→ **Task directions**
Which lines of the data below hold "grit"? Copy each of them.

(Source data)
※ ※ ※
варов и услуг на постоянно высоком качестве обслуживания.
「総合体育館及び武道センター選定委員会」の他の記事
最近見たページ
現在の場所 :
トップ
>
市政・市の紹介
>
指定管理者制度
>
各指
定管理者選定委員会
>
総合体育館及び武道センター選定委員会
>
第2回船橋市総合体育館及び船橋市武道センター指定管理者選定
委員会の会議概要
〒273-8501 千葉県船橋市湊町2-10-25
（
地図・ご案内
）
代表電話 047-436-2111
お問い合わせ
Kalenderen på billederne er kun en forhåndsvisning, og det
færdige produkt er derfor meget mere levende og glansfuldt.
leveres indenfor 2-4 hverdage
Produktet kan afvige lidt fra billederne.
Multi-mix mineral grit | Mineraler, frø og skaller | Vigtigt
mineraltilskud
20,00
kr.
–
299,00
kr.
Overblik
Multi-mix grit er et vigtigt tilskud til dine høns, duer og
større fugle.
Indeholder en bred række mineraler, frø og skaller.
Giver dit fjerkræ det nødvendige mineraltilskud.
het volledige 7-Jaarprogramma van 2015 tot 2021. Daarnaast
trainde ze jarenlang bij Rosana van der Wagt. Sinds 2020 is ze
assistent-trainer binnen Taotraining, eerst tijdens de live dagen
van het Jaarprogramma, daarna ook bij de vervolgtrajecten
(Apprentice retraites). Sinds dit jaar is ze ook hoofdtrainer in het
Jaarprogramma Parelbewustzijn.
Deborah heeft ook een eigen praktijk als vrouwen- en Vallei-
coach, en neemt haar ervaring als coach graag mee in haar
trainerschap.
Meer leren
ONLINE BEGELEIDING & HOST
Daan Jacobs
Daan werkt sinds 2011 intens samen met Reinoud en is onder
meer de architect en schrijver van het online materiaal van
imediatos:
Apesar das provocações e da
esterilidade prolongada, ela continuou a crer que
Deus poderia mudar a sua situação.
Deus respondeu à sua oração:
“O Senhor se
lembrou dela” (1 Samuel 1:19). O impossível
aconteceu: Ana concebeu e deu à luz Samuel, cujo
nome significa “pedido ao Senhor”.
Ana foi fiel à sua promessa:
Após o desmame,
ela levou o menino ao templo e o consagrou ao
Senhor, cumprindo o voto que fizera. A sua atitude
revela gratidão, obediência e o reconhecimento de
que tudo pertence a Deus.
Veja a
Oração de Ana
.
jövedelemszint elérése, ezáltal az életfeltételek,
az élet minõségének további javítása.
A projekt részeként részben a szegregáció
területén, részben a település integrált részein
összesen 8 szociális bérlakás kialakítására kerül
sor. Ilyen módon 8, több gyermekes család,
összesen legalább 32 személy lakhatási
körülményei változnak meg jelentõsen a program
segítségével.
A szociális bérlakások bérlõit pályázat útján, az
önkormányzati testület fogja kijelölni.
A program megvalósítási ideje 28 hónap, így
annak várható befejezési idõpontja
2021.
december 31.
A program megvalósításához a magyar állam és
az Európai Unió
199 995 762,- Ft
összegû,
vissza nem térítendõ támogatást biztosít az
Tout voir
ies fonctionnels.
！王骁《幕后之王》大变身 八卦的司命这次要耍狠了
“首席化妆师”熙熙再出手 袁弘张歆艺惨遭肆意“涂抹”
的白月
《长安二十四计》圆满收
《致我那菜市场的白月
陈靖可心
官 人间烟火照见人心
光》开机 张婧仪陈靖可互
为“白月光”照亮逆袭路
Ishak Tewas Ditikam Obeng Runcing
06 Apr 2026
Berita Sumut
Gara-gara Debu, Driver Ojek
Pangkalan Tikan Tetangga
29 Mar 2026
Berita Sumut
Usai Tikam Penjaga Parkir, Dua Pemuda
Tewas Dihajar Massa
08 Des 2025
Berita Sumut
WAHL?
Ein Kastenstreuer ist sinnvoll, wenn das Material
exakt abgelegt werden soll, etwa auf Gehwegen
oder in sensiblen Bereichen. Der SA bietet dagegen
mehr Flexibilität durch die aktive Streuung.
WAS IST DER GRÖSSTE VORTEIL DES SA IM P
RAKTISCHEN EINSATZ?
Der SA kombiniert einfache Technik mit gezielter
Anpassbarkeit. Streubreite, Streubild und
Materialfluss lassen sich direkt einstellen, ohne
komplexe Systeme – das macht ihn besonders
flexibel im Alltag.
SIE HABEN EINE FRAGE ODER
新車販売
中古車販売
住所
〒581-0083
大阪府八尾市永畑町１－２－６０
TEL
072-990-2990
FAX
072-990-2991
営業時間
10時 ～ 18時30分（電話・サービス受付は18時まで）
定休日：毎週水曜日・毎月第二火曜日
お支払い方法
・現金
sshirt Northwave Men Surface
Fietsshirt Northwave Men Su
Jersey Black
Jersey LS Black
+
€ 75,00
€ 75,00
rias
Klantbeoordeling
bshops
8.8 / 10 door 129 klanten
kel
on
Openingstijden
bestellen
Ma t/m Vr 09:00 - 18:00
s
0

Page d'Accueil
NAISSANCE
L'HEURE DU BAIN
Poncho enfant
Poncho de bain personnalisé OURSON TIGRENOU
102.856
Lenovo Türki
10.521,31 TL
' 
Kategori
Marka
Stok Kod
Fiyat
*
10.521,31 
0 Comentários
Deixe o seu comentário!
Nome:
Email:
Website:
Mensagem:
※ ※ ※
→ **Your solution**
Multi-mix mineral grit | Mineraler, frø og skaller | Vigtigt
Multi-mix grit er et vigtigt tilskud til dine høns, duer og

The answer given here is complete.